Aufgabenstellung:
Schreiben Sie aus dem folgenden Text über antike Tugendethiken den Abschnitt wortgetreu ab, beginnend bei „Tugendbegriff“ und endend bei „als Tugendethiken bezeichnet.“.

Textauszug:
Lesedauer: 8 Minuten
ETHIK ERKLÄRT – TEIL 4
WISSENSWERTES Wie finden wir den Weg zum Glück? Sollen wir unserer Lust folgen? Oder doch lieber die „stoische Ruhe“ suchen? Diese Fragen haben die Philosophen der Antike auf unterschiedlichste Art und Weise beantwortet. Ihre Antworten finden sich in den sogenannten „Tugendethiken“.
Wofür leben wir, wenn nicht für ein erfülltes, glückliches Leben? Schon antike Philosophen wie Seneca, Epikur oder Aristoteles haben dies erkannt. Sie alle strebten nach eudaimonia (Eudämonie = guter Geist), also „Glückseligkeit“, einem „guten Leben“ bzw. dem „höchsten Gut“. Eudämonie galt als das Lebensziel des Menschen. Es war allumfassend und wurde nur um seiner selbst Willen angestrebt. Wie man Eudämonie nun erreichen konnte, darüber gab es verschiedene Theorien und diese werde ich im Folgenden näher vorstellen.
Tugendbegriff
Die Suche nach Glück wurde in der Antike als eine Suche nach der richtigen, dem Menschen gemäßen Art zu leben, aufgefasst. Die antiken Philosophen propagandierten eine Lebensweise, welche sich nach Tugenden ausrichtete. Eine Tugend bezeichnete allgemein das Ideal der (Selbst-)Erziehung zu einer sittlich vorbildlichen Persönlichkeit. Platon (427 – 347 v. Chr.) stellte vier (besonders wichtige) „Kardinaltugenden“ auf: Gerechtigkeit, Klugheit, Tapferkeit und Besonnenheit; welche vom Christentum um Glaube, Hoffnung und Liebe erweitert wurden. Ihnen gegenüber stehen die sieben „Laster“ (Todsünden), etwa Neid und Zorn. Außerdem gibt es die sog. „Sekundärtugenden“ wie Fleiß oder Disziplin. In der Ausübung eben solcher Tugenden lag nun der Weg zum Glück, weswegen man die antiken Glücksvorstellungen auch als Tugendethiken bezeichnet.
Aristoteles‘ Nikomachische Ethik
Aristoteles (384 – 322 v. Chr.) unterschied einen vernunftlosen und einen vernunftbegabten Teil des Menschen. Zu Ersterem zählte er den vegetativen Lebensteil (Nahrung, Schlafen usw.), Zweiterer war „logos“, also die Vernunft selbst. Dazwischen gab es noch das sinnliche Streben, welches sowohl vernunftbegabte Teile als auch solche ohne Vernunft enthielt. Die eigentliche Funktion des Menschen war für Aristoteles aber der Verstand. Um Eudämonie zu erreichen, musste man den Verstand nutzen und seiner Bestimmung folgen, also die Tugend ausüben, die dem Verstand am besten lag. Dabei bezeichnete der Philosoph zwei Arten von Tugenden:
- dianoetische Tugenden/Verstandestugenden: Hierzu zählen Weisheit und Klugheit. Sie sind durch Belehrung über den Verstand erkennbar.

Angezeigte Daten:
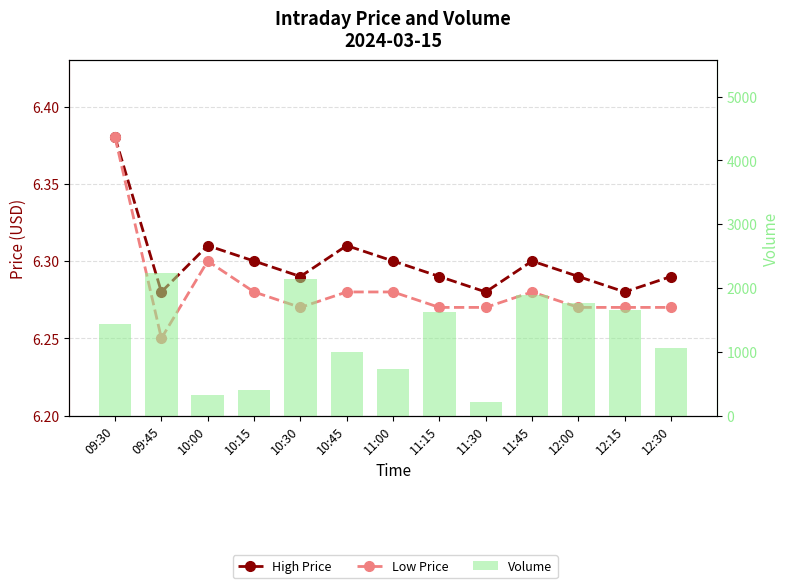

Reading right to left, what are all the values shown in this chart?

High Price: 6.3	6.3	6.3	6.3	6.3	6.3	6.3	6.3	6.3	6.3	6.3	6.3	6.4
Low Price: 6.3	6.3	6.3	6.3	6.3	6.3	6.3	6.3	6.3	6.3	6.3	6.2	6.4
Volume: 1064.0	1662.0	1770.0	1883.0	217.0	1622.0	727.0	993.0	2146.0	401.0	321.0	2228.0	1437.0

Antwort:
Tugendbegriff
Die Suche nach Glück wurde in der Antike als eine Suche nach der richtigen, dem Menschen gemäßen Art zu leben, aufgefasst. Die antiken Philosophen propagandierten eine Lebensweise, welche sich nach Tugenden ausrichtete. Eine Tugend bezeichnete allgemein das Ideal der (Selbst-)Erziehung zu einer sittlich vorbildlichen Persönlichkeit. Platon (427 – 347 v. Chr.) stellte vier (besonders wichtige) „Kardinaltugenden“ auf: Gerechtigkeit, Klugheit, Tapferkeit und Besonnenheit; welche vom Christentum um Glaube, Hoffnung und Liebe erweitert wurden. Ihnen gegenüber stehen die sieben „Laster“ (Todsünden), etwa Neid und Zorn. Außerdem gibt es die sog. „Sekundärtugenden“ wie Fleiß oder Disziplin. In der Ausübung eben solcher Tugenden lag nun der Weg zum Glück, weswegen man die antiken Glücksvorstellungen auch als Tugendethiken bezeichnet.